● Extract to read
== Segment start ==

Code organization
Core Module
With a basic understanding of version control, it is now time to really begin filling up our code repository. However, the question then remains how to organize our code? As developers, we tend to not think about code organization that much. It is instead something that just dynamically is being created as we may need it. However, maybe we should spend some time initially getting organized with the chance of this making our code easier to develop and maintain in the long run. If we do not spend time organizing our code, we may end up with a mess of code that is hard to understand or maintain
Big Ball of Mud
A Big Ball of Mud is a haphazardly structured, sprawling, sloppy, duct-tape-and-baling-wire, spaghetti-code
jungle. These systems show unmistakable signs of unregulated growth, and repeated, expedient repair. Information
is shared promiscuously among distant elements of the system, often to the point where nearly all the important
information becomes global or duplicated.
The overall structure of the system may never have been well defined.
If it was, it may have eroded beyond recognition. Programmers with a shred of architectural sensibility shun these
quagmires. Only those who are unconcerned about architecture, and, perhaps, are comfortable with the inertia of
the day-to-day chore of patching the holes in these failing dikes, are content to work on such systems.

== Segment end ==

● Task instructions
Rewrite the part of the code organization passage that opens with "The overall structure" and closes with "on such systems.", putting "swamps" in place of "quagmires". Use only the code organization passage above.

● Information supplied
== Segment start ==

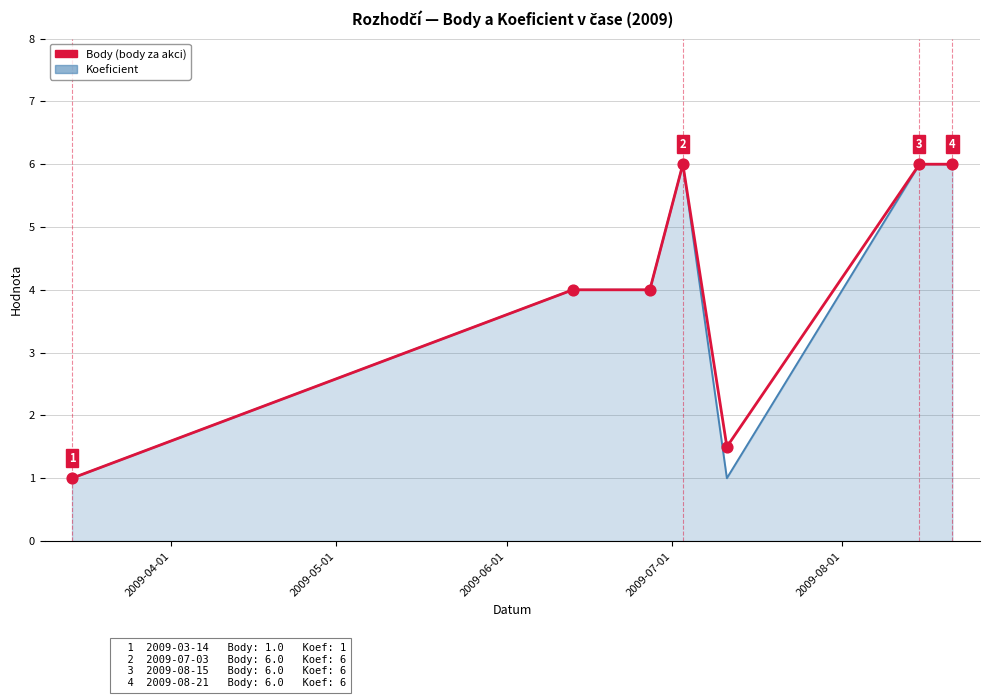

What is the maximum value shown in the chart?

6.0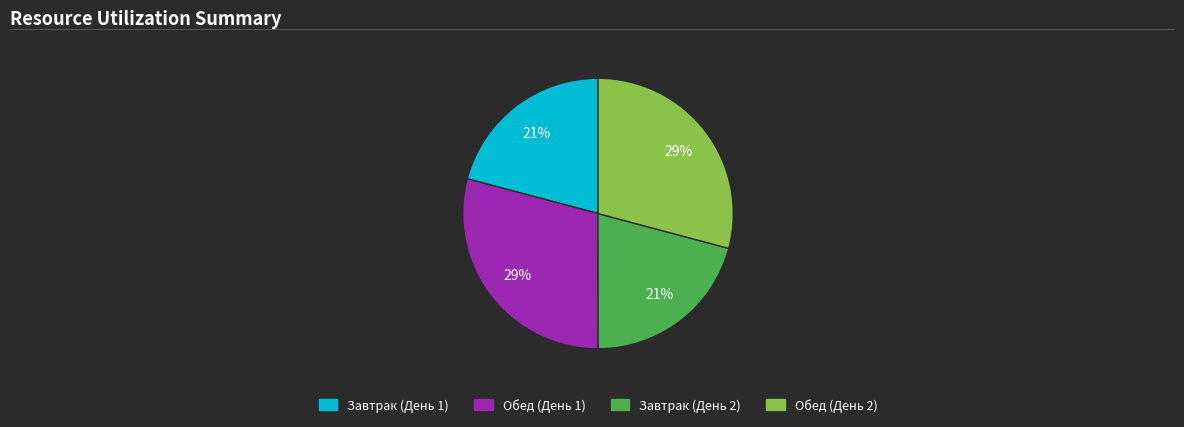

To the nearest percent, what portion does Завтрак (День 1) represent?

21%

== Segment end ==

● Result for this exercise
The overall structure of the system may never have been well defined.
If it was, it may have eroded beyond recognition. Programmers with a shred of architectural sensibility shun these
swamps. Only those who are unconcerned about architecture, and, perhaps, are comfortable with the inertia of
the day-to-day chore of patching the holes in these failing dikes, are content to work on such systems.